Depuis de nombreuses années, Sabrina Gruss sculpte et assemble le temps, enlève et creuse la matière défunte, redonnant vie à l’inanimé ; racines ondulantes, souches poreuses, ossements blanchis, faces de rats, de chats ou de belettes, intègrent progressivement son atelier, véritable ossuaire novarinien. Là, de l’autre côté du miroir, on découvre fascinés une collection hétéroclite constituée de rebuts d’humanité : un tas de dentelles vaporeuses, du velours rouge, quelques cordelettes usées, des squelettes classifiés, des bestioles déplumées trente-trois mues de serpents, quarante-deux oisillons domptés et dociles, vidés de leurs entrailles, cent soixante-cinq coquillages brunâtres, le tout glané dans la nature, au fil du hasard.
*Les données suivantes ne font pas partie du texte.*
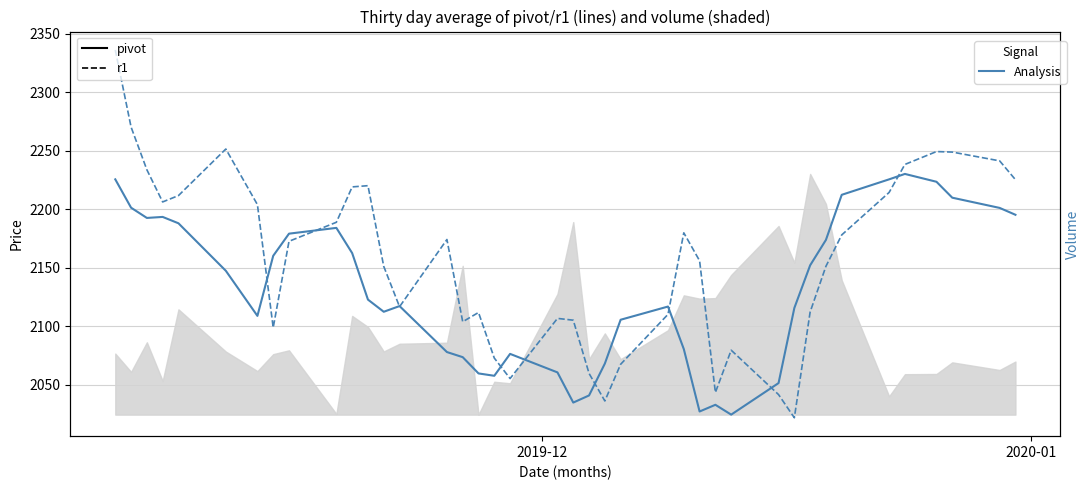

At which label does r1 reach its peak?

2019-12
A l’instinct, avec patience et passion, Sabrina Gruss utilise ces différents matériaux pour littéralement mettre en scène la mort et ses avatars.

L’ensemble de son travail plastique se rapproche d’une définition Nietzschéenne de l’art qui doit « embellir la vie », en réinterprétant ce qui est laid, « ces choses pénibles, épouvantables et dégoutantes qui, malgré tous les efforts, à cause des origines de la nature humaine, viendront toujours de nouveau à la surface ». En ce sens, Sabrina Gruss est une sorte d’artiste-embaumeur, une thanatopractrice dévouée qui s’applique à dissimuler et embellir les cadavres. Son œuvre, en associant l’enfance perdue, la mémoire et la finitude, façonne les contours d’un monde onirique où mourir devient un privilège, une chance de retrouver la lumière.